▶ [Problem details]
Please set the lines down again exactly, from the top of the entries through the line that contains "I tell people".

▶ [Entries supplied]
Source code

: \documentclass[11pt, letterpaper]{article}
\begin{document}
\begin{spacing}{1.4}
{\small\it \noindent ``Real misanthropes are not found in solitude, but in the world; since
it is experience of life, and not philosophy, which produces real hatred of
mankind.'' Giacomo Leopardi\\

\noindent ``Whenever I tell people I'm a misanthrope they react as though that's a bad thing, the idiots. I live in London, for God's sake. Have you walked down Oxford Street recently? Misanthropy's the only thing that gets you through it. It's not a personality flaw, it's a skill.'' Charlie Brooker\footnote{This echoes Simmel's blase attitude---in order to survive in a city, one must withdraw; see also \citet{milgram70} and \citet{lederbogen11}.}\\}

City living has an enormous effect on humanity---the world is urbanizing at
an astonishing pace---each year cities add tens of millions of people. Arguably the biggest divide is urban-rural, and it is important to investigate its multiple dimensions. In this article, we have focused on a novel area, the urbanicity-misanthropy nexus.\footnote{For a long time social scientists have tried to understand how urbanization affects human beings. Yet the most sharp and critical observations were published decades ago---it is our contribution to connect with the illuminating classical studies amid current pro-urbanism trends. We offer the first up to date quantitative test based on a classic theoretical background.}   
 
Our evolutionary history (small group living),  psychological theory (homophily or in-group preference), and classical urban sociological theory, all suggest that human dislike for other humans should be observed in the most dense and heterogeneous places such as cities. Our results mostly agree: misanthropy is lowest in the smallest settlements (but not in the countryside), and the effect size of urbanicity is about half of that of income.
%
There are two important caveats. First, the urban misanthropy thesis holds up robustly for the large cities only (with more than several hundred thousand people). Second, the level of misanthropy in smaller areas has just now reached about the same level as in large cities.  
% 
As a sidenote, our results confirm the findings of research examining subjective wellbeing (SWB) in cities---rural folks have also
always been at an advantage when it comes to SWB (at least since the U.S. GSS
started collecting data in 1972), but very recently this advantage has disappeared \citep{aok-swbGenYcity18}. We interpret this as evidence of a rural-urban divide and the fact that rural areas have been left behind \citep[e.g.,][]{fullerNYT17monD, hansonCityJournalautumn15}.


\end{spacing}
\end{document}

▶ [Reply]
Source code

: \documentclass[11pt, letterpaper]{article}
\begin{document}
\begin{spacing}{1.4}
{\small\it \noindent ``Real misanthropes are not found in solitude, but in the world; since
it is experience of life, and not philosophy, which produces real hatred of
mankind.'' Giacomo Leopardi\\

\noindent ``Whenever I tell people I'm a misanthrope they react as though that's a bad thing, the idiots. I live in London, for God's sake. Have you walked down Oxford Street recently? Misanthropy's the only thing that gets you through it. It's not a personality flaw, it's a skill.'' Charlie Brooker\footnote{This echoes Simmel's blase attitude---in order to survive in a city, one must withdraw; see also \citet{milgram70} and \citet{lederbogen11}.}\\}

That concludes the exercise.